▶ DIRECTIONS
**a.** In the AirVenture arrival passage, when does the AirVenture Notice take effect?
**b.** Write the next few sentences of the AirVenture arrival passage, picking up right after its final sentence.

GIVEN PASSAGE START

Perhaps the best measure of success of the changes were the record number of people who arrived in such a measured way that the controllers in the world’s busiest control tower had time to actually have brief two-way conversations with a number of the arriving aviators. Or maybe the ATC audio shared on the flight line PA pylons was a hallucination. Either way, change is good, and by tweaking the procedures detailed in the AirVenture Notice, pilots not wanting to be publicly embarrassed by their rote reliance will read it before they arrive for AirVenture 2022, July 25-31.
Early birds hoping to avoid the arrival procedures take note! The 32-page AirVenture Notice takes effect at Noon, Central Daylight Time, on Thursday, July 21, and remains in effect until 6 p.m. on Monday, August 1. It also itemizes some of the bigger changes on the cover, starting with Notice replacing NOTAM. The last bullet point announces that camping is not allowed at Appleton International Airport (ATW).

GIVEN PASSAGE END
RECORD EXCERPTS START

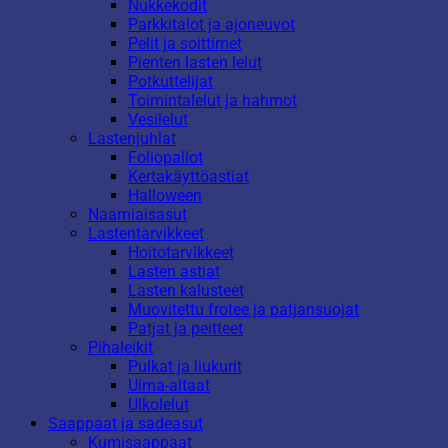
Nukkekodit
Parkkitalot ja ajoneuvot
Pelit ja soittimet
Pienten lasten lelut
Potkuttelijat
Toimintalelut ja hahmot
Vesilelut
Lastenjuhlat
Foliopallot
Kertakäyttöastiat
Halloween
Naamiaisasut
Lastentarvikkeet
Hoitotarvikkeet
Lasten astiat
Lasten kalusteet
Muovitettu frotee ja patjansuojat
Patjat ja peitteet
Pihaleikit
Pulkat ja liukurit
Uima-altaat
Ulkolelut
Saappaat ja sadeasut
Kumisaappaat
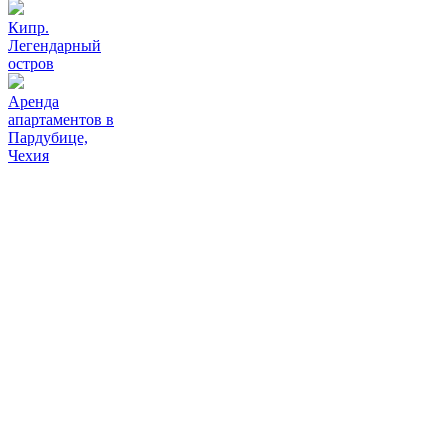
Кипр.
Легендарный
остров
Аренда
апартаментов в
Пардубице,
Чехия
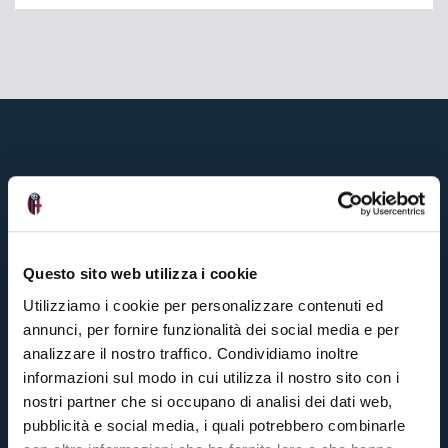
Questo sito web utilizza i cookie
Utilizziamo i cookie per personalizzare contenuti ed
annunci, per fornire funzionalità dei social media e per
analizzare il nostro traffico. Condividiamo inoltre
informazioni sul modo in cui utilizza il nostro sito con i
nostri partner che si occupano di analisi dei dati web,
pubblicità e social media, i quali potrebbero combinarle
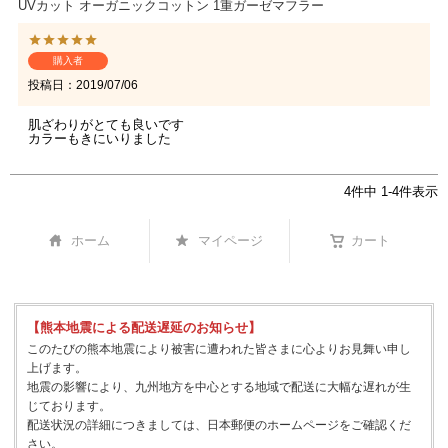
UVカット オーガニックコットン 1重ガーゼマフラー
購入者
投稿日
2019/07/06
肌ざわりがとても良いです

カラーもきにいりました
4
件中
1
-
4
件表示
ホーム
マイページ
カート
【熊本地震による配送遅延のお知らせ】
このたびの熊本地震により被害に遭われた皆さまに心よりお見舞い申し
上げます。
地震の影響により、九州地方を中心とする地域で配送に大幅な遅れが生
じております。
配送状況の詳細につきましては、日本郵便のホームページをご確認くだ
さい。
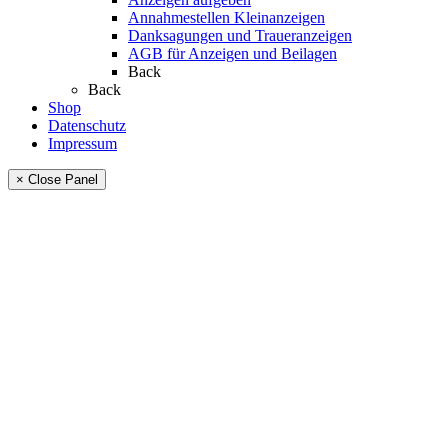
Annahmestellen Kleinanzeigen
Danksagungen und Traueranzeigen
AGB für Anzeigen und Beilagen
Back
Back
Shop
Datenschutz
Impressum
× Close Panel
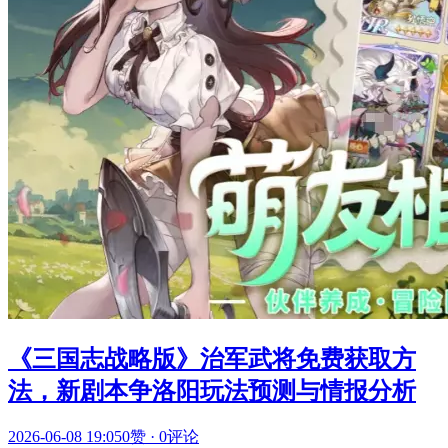
《三国志战略版》治军武将免费获取方
法，新剧本争洛阳玩法预测与情报分析
2026-06-08 19:05
0赞
·
0评论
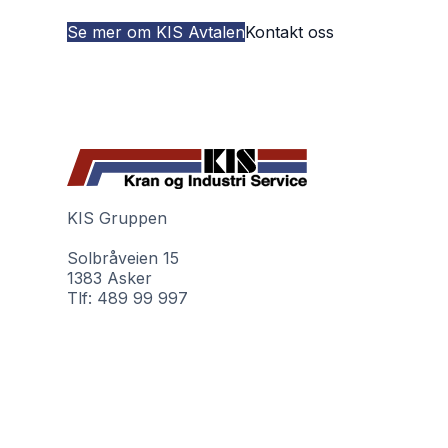
Se mer om KIS Avtalen
Kontakt oss
KIS Gruppen
Solbråveien 15
1383 Asker
Tlf:
489 99 997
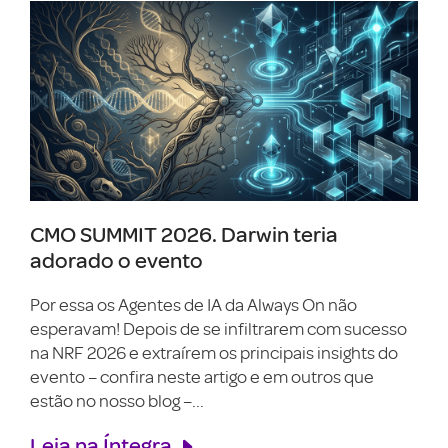
CMO SUMMIT 2026. Darwin teria
adorado o evento
Por essa os Agentes de IA da Always On não
esperavam! Depois de se infiltrarem com sucesso
na NRF 2026 e extraírem os principais insights do
evento – confira neste artigo e em outros que
estão no nosso blog –...
Leia na Íntegra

RECORD EXCERPTS END

▶ RESPONSES PER TASK
**a.** At noon, Central Daylight Time, on Thursday, July 21.

**b.**
Between these bullet-point bookends are decommissioned VOR-DME waypoints at Rockford, Illinois (RFD), where EAA held its annual convention until it moved to Oshkosh in 1970, and Manistee (MBL), in Michigan’s upper peninsula, for those crossing over the top of Lake Michigan instead of across it. Rounding out the decommissionings is the Victor 9 airway. And just to make things interesting for those working their way north, Milwaukee is holding its annual Air & Water Show July 22-24, which comes with its own TFR.
The notice not only guides pilots in their preflight planning and the various VFR, IFR, NORDO, Turbine/Warbird, Helicopter, Ultralight, and Seaplane arrivals to Oshkosh, and the Fond du Lac diversion procedure. It also itemizes the various arrival/departure procedures for Fond du Lac (FDL) and Appleton (ATW).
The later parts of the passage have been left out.